I know he didn't mean to, I know it came out wrong. I'm not even mad at him.

If anything the whole exchange just confirmed that I needed to stay away while he got his shit together. Give him space to navigate his new normal for the next few months and keep my overbearing self away.

I didn't have trouble keeping my mind off everything because as soon as I got home I got my period and after years of gaslighting myself and belittling my pain, I took it seriously.

I have been struggling with painful periods since the beginning of high school.

At first, I just thought it was normal and everyone else felt the same as I do. Growing up all you hear is how older women would just "suck it up" and get on with their day. Imagine my shock when I found out in fact I could not just suck it up but rather had my fair share of emergency room visits.

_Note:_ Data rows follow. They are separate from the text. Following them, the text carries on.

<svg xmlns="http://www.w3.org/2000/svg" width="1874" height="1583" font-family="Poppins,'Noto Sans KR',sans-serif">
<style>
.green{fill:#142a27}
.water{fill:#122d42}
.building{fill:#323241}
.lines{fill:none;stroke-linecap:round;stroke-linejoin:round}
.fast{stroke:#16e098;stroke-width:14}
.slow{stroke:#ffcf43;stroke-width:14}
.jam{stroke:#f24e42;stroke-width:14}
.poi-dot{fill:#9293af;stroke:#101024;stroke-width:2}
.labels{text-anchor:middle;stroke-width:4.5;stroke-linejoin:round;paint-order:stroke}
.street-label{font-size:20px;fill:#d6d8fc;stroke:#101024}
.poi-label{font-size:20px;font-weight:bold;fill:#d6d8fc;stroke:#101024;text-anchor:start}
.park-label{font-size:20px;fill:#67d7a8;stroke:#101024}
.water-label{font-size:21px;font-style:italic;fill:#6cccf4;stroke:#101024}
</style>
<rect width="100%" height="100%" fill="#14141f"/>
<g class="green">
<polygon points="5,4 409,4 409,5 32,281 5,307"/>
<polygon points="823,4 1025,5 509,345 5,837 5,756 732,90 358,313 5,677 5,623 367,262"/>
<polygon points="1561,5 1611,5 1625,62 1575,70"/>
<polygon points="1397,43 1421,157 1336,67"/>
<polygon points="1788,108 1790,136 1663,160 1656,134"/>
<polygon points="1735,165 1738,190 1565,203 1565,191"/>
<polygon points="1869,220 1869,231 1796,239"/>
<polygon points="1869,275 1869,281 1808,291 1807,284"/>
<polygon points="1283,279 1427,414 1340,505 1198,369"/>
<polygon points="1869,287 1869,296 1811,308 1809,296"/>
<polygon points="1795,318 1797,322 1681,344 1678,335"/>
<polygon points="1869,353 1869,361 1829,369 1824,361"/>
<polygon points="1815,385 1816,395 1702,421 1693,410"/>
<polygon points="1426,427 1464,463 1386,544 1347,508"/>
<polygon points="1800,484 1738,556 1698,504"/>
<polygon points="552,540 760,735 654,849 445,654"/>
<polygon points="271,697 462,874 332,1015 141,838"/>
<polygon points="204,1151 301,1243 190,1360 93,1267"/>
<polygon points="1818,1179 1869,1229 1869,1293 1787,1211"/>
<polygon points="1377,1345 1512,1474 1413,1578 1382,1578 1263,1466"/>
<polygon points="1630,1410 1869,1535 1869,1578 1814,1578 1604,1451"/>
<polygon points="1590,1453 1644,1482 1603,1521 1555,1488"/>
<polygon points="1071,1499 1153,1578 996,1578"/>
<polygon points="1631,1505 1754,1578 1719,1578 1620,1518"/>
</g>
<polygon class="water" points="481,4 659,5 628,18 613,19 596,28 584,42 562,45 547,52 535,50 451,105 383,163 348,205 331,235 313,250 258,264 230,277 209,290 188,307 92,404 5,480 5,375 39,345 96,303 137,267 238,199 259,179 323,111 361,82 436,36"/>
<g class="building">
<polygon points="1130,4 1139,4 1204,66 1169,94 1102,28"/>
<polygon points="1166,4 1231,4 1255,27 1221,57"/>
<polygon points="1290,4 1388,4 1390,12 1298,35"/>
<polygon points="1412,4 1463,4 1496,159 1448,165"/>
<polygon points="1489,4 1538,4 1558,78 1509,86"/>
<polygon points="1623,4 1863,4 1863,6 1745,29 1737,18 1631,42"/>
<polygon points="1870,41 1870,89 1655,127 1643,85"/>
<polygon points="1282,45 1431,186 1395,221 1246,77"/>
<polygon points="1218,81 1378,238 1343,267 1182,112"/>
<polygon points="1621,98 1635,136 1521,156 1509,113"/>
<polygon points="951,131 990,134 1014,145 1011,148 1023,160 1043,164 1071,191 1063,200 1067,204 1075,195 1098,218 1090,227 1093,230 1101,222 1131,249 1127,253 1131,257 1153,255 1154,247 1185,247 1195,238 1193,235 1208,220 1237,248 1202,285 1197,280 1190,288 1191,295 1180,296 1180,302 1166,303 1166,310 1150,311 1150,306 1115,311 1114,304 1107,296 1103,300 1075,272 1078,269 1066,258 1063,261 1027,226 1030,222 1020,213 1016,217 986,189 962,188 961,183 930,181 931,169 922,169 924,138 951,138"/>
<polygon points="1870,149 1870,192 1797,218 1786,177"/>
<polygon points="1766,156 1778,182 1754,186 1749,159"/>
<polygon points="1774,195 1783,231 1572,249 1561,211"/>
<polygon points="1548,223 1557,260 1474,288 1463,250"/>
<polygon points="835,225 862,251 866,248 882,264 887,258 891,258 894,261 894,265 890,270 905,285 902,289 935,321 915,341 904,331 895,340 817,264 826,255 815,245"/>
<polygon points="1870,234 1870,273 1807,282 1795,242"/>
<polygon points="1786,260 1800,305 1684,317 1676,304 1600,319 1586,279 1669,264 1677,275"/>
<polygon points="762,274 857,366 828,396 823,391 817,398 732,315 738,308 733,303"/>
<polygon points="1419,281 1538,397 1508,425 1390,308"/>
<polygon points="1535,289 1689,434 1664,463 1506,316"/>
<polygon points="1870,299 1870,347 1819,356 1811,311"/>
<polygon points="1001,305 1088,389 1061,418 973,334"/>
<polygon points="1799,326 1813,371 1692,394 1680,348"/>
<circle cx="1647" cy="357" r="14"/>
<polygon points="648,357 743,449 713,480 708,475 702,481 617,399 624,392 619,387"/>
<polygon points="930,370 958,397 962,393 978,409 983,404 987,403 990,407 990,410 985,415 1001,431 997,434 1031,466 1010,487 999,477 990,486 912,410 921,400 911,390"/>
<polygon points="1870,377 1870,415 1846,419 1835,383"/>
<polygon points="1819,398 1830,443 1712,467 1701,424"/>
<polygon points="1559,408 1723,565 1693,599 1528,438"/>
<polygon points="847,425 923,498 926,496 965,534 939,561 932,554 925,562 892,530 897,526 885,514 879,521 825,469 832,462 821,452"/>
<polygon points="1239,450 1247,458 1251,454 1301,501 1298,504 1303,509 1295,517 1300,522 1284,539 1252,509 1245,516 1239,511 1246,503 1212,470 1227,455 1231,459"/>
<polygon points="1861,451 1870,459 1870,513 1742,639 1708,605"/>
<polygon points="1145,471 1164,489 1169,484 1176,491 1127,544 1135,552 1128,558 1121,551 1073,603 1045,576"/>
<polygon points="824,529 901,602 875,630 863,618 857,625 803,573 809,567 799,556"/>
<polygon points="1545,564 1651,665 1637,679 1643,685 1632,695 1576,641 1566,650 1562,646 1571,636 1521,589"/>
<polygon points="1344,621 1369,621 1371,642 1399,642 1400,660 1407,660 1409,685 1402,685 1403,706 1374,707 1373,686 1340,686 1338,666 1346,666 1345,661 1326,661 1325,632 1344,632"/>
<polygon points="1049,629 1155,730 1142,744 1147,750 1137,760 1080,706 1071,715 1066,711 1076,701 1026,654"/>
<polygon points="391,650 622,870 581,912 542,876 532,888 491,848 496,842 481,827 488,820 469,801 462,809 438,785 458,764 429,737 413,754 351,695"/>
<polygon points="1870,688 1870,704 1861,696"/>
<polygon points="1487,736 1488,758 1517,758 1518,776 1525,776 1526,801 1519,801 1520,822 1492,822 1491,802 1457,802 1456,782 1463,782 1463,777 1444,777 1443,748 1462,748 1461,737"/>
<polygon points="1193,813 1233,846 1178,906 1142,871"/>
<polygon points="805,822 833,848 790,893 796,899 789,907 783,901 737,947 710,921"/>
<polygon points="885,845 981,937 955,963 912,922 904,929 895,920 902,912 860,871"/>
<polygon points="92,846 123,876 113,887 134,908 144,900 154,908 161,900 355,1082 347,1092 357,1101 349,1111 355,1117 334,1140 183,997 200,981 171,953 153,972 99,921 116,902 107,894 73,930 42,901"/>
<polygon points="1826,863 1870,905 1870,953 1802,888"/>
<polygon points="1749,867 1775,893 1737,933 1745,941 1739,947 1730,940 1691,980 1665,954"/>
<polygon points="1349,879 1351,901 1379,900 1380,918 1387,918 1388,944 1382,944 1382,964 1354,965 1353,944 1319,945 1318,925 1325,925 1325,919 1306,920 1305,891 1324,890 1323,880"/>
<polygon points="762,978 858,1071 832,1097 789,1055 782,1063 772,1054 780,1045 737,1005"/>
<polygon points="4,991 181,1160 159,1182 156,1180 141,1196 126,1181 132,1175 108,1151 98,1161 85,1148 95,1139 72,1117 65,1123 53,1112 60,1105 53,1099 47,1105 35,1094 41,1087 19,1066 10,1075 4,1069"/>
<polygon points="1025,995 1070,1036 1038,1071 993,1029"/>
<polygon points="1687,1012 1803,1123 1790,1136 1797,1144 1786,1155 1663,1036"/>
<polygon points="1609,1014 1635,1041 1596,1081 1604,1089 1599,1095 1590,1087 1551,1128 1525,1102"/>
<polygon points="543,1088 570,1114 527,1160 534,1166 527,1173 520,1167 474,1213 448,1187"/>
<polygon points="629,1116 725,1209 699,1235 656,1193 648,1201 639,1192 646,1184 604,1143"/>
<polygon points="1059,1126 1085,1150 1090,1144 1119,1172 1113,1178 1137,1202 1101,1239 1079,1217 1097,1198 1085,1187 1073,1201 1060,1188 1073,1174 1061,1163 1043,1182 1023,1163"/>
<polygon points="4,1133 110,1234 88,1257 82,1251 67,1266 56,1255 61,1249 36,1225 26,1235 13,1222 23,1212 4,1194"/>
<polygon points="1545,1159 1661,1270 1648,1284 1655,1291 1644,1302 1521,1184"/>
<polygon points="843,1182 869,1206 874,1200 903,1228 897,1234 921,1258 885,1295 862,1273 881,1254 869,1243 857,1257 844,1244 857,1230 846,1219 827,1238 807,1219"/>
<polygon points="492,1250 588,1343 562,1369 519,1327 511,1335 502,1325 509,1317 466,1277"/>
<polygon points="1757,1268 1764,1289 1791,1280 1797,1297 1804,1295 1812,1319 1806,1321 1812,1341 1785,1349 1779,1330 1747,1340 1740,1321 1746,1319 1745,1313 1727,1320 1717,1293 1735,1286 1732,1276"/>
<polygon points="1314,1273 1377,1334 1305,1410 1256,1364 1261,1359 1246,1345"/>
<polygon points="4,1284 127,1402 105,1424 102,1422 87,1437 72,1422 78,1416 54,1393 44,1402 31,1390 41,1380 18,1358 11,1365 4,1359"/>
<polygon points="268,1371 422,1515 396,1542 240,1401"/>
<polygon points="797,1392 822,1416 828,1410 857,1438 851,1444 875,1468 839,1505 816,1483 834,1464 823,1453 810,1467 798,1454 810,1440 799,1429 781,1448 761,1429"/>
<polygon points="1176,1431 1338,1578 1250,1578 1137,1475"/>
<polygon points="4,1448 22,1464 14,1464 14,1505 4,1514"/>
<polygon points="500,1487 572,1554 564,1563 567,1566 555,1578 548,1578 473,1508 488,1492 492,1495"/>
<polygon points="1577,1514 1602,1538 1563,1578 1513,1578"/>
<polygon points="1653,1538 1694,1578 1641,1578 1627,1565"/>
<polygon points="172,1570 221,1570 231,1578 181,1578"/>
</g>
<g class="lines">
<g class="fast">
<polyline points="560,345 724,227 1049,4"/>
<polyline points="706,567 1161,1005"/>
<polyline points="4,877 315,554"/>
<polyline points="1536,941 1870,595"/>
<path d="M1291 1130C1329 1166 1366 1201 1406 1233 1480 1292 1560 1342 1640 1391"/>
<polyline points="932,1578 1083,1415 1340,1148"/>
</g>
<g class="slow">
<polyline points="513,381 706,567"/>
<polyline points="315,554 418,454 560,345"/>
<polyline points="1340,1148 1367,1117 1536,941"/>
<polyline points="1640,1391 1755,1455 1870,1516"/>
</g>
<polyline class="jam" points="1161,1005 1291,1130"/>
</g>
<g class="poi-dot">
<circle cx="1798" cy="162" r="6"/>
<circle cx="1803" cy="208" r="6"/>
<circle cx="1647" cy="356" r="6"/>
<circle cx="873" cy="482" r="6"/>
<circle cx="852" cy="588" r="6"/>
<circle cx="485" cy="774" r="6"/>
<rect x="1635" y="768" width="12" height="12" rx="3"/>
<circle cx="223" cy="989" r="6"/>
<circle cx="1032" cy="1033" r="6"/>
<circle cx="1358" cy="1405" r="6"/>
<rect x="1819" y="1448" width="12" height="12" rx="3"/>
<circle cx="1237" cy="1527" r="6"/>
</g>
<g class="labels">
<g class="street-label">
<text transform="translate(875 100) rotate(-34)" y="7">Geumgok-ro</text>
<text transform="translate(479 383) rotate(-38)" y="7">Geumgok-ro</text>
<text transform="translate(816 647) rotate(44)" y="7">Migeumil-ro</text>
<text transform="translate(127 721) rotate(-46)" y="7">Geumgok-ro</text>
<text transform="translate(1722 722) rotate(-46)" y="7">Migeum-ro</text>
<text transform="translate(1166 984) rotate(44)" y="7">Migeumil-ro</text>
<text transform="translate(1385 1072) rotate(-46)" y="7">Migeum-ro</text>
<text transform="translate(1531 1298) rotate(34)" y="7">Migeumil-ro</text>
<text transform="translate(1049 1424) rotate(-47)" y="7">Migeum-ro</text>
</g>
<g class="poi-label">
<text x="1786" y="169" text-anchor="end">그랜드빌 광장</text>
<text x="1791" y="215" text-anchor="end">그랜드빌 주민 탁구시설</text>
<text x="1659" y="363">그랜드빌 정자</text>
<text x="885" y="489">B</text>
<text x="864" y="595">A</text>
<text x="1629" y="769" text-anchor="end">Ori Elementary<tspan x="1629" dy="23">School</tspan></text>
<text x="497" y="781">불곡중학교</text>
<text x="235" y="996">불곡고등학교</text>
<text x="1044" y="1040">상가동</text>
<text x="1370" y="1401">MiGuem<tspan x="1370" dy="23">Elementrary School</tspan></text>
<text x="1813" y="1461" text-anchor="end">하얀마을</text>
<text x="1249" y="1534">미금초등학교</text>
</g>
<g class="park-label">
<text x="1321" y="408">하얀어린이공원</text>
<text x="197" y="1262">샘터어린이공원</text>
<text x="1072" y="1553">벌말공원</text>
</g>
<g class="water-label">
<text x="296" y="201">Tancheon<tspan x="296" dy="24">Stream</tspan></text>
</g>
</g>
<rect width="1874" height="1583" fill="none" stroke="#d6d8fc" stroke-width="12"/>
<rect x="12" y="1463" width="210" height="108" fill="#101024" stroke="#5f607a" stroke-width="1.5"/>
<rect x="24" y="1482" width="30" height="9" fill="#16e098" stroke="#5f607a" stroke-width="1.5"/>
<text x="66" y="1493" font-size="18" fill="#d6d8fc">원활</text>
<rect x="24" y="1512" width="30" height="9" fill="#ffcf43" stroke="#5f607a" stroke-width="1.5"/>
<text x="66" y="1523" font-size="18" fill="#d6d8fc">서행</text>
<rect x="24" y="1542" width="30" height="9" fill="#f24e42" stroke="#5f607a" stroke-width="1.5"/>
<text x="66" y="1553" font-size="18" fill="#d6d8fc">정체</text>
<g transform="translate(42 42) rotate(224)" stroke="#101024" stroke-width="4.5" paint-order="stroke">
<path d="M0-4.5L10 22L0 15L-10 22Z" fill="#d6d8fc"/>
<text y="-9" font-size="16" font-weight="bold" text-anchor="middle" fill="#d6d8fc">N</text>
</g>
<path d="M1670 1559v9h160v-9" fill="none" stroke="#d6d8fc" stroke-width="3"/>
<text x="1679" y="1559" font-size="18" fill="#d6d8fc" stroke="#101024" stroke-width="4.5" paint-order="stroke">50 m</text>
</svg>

It started small at first with painful cramping and heavy bleeding, but it only progressed each period. Now I'm usually bedridden for the first two days with nausea, sweating, and extreme pain.

So tonight, when the first feeling of the onslaught of my upcoming period showed up in my lower stomach I prepared to most likely be out tomorrow.

I hate explaining to people why I couldn't do things and for the first few years, I'd make up random excuses and say it was something else entirely but that just wasn't true.

I shouldn't have to sugarcoat what I'm going through at the expense of others and whether or not they feel comfortable with hearing me say I have painful periods.

"You okay hun?" My dad peaks his head around the corner from where I lean against the counter of the kitchen waiting for my food to heat up in the microwave.

"Yea I'm good." I smile reassuringly at him, not wanting him to worry.

"Okay well, I'm heading to bed. You get some rest." He smiles at me one more time and then turns down the dark hallway.

I wonder if he talked to his therapist today. I knew he had an appointment next week but he usually was only this talkative and empathetic after a session with his therapist. I wish he was always like this. I know it will be within time.

I grab my leftovers, and my giant bottle of water and make my way to my bedroom. My bed is warm and welcoming with my heating pad placed just right and a movie cued up on the screen.

I spend the next couple of hours unwinding, watching a random thriller movie on Netflix before calling it a night.

The next morning I'm not so lucky in having a repeat of my relaxing night. I wake up with that familiar feeling of uncomfortableness and tight pain in my lower abdomen, knowing it's going to be a long day.

I had gone to several different doctors who all gave me the same answer— endometriosis.

It's a weird sort of comfort because I'm glad I got my answer but it's not a very detailed one. They say it's very broad and it is. There are tons of symptoms and I happen to check the boxes of many.

I would fight it day by day.

I turn over in a lazy haze to take some pain meds and drink a glass of water but for the majority of the morning, I fade in and out of sleep.

I'm woken up by the sound of a phone ringing. Sitting up I wince at the tightness and reach for my phone.

"Hello?" My voice is scratchy and dry so I drink more water.